From: the economy that never sleeps in Contexts. Backup.

">Concepts:

  • status - consider both ascribed (that which you are automatically assigned because of who you are, family, money, etc.) and achieved status (that which you earn through your achievements, as rated by various peers)
  • isolation - consider the isolation associated with anomie (Durkheim). Consider the alienation from production (Marx). Consider the competitiveness of the capitalist system (Fellman)
  • relative deprivation - consider that we compare ourselves to many different groups, and that we may feel relatively deprived in comparison to one group and less so in comparison to another. Consider the difference in comparing oneself to workers on standard schedules and to those on non-standard schedules.
  • dominant discourse - consider dominant discourse as the source of normative expectations for family life. Consider that if you do not fulfill dominant discourse expectations you are "different."

Discussion Questions:

  1. What is stressful about non-standard times in a marriage?

    Be sure to give the reader a clue as to what you're looking for. They won't be limited to that, but at least they'll know what you're thinking. Also gives them something to react to.

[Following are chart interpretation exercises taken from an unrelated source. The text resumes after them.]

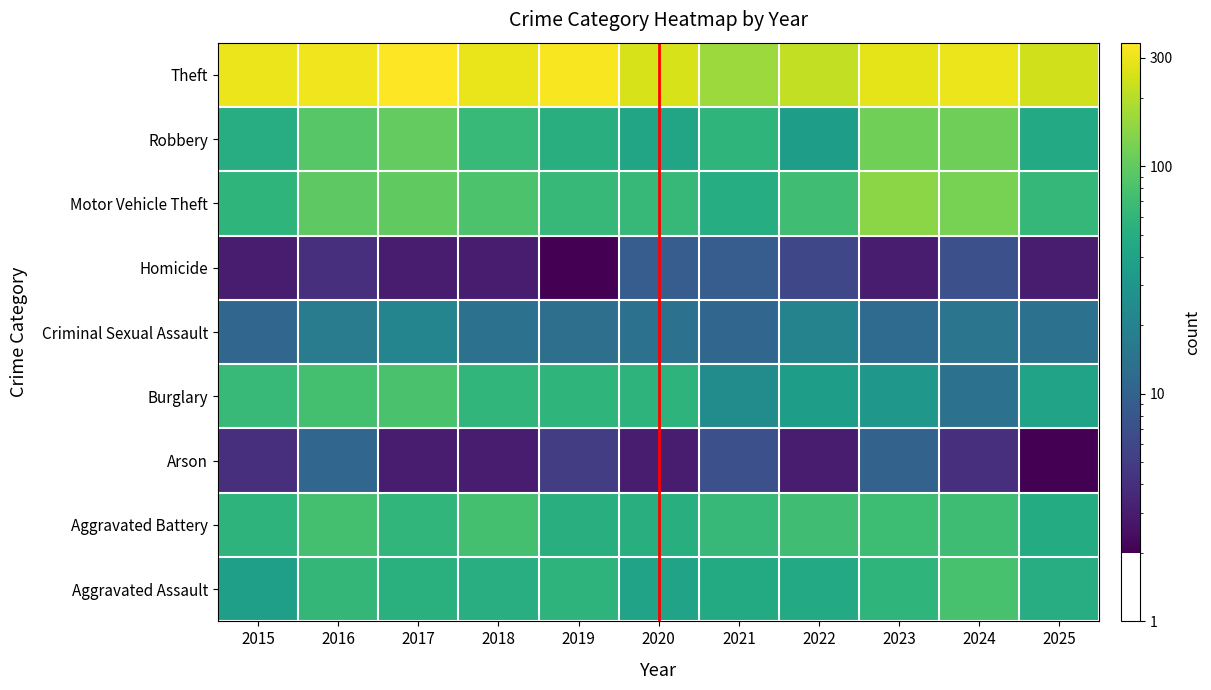

Reading right to left, extract all data points from this chart.

Aggravated Assault: 2025=50	2024=77	2023=58	2022=45	2021=46	2020=40	2019=56	2018=51	2017=53	2016=61	2015=36
Aggravated Battery: 2025=47	2024=70	2023=69	2022=71	2021=63	2020=52	2019=52	2018=75	2017=59	2016=74	2015=56
Arson: 2025=2	2024=4	2023=10	2022=3	2021=7	2020=3	2019=5	2018=3	2017=3	2016=11	2015=4
Burglary: 2025=40	2024=14	2023=31	2022=35	2021=24	2020=56	2019=57	2018=59	2017=80	2016=74	2015=65
Criminal Sexual Assault: 2025=14	2024=15	2023=12	2022=20	2021=11	2020=14	2019=13	2018=14	2017=21	2016=17	2015=11
Homicide: 2025=3	2024=7	2023=3	2022=6	2021=9	2020=9	2019=2	2018=3	2017=3	2016=4	2015=3
Motor Vehicle Theft: 2025=62	2024=121	2023=142	2022=72	2021=49	2020=63	2019=64	2018=81	2017=99	2016=97	2015=57
Robbery: 2025=45	2024=112	2023=114	2022=35	2021=58	2020=42	2019=52	2018=65	2017=101	2016=89	2015=50
Theft: 2025=239	2024=300	2023=282	2022=217	2021=162	2020=254	2019=330	2018=293	2017=349	2016=314	2015=298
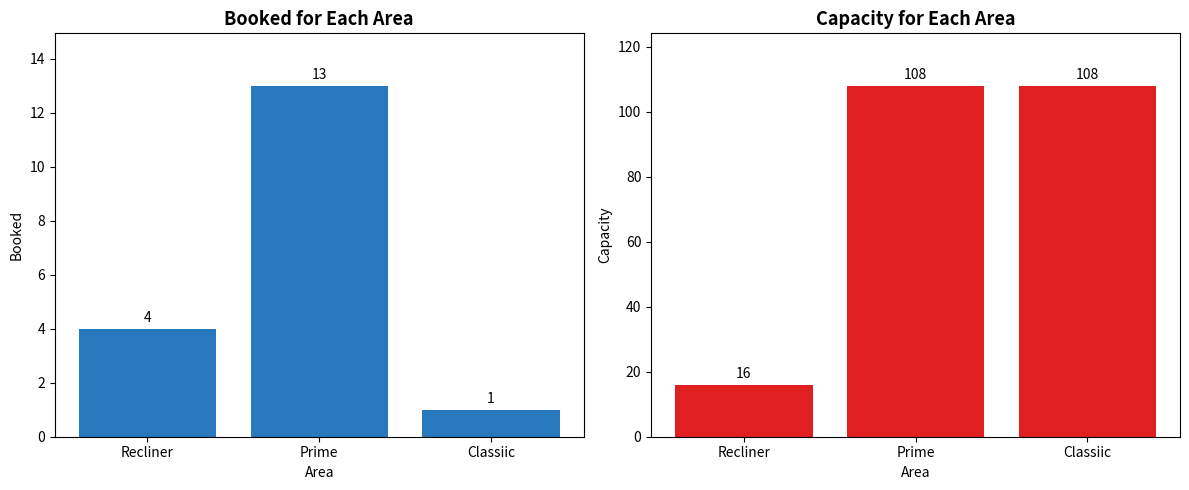

At which category is the sum across all series the highest?

Prime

    For example, coordinating schedules, duplication of efforts with children (one spouse doesn't know what the other has done), disruption of sleep and eating patterns. Consider whether most people have difficulty with these things on normal work schedule. So this makes the worker on non-standard hours "different." What do we know about "blaming the victim" on anything that is beyond our personal experience.

  2. Is quality time together socially constructed, and how is it affected by non-standard working hours?

    Consider that quality time is not a physical thing that you can trip over. We all sort of know what we mean by it, but it's socially and/or textually constructed. That means we know about it because it is written and/or because it comes up in dominant discourse.

  3. . . .

  4. . . .

Conceptual Linking

  • Agencies:
    Sample linking: Consider the availablility of agency help to those who work off hours. Did you ever try to get to the Financial Aid office after work? I institutional time flexible? Is agency time? Is your time? Is child care time? Is counseling time? Where should we locate the accountability for these unmet needs?

  • Law:
    Sample linking: What section of law would we be concerned with on this issue? What about those who are legislating and enforcing worker safety and well being? Does the extra stress affect those conditions? Can we legislate a difference?

  • Moot Court:
    Sample linking: Consider the situation of a single mother who works nights and is trying to give her children time at the local playground after school. She has to get ready for work then. What are her problems and how could she convince the Parks department that she needs help? Assume the role of a professional representing her.

  • Women in Poverty:
    Sample linking: Consider the conflicts when a woman in poverty decides to take a night job. Consider pay, transportation, child care, availability of other jobs, social costs (like loss of friends and support groups because of time conflicts). Where can this woman turn for guidance on these issues?

  • Corrections:
    Sample Linking: If a family is judged dysfunctional because of cumulative stress from conflicting working hours to keep them above the family poverty line, do you think they should be treated the same way we treat families that are dysfunctional because the responsible adult(s) are on drugs? How would you define responsible adult? How would you define dysfunctional? How would you define corrections in this situatedness?

  • Race and Ethnicity:
    Sample Linking: How would you describe the cumulative effects of discrimination in educational and labor systems with dysfunctional effects from accessibility to jobs with standard working hours? Are non-standard work hours a subset of racial and ethnic discrimination, or do they represent an additive problem. I know we keep saying that awareness is one way to deal with real world problems, but whose awarenesss are we talking about here?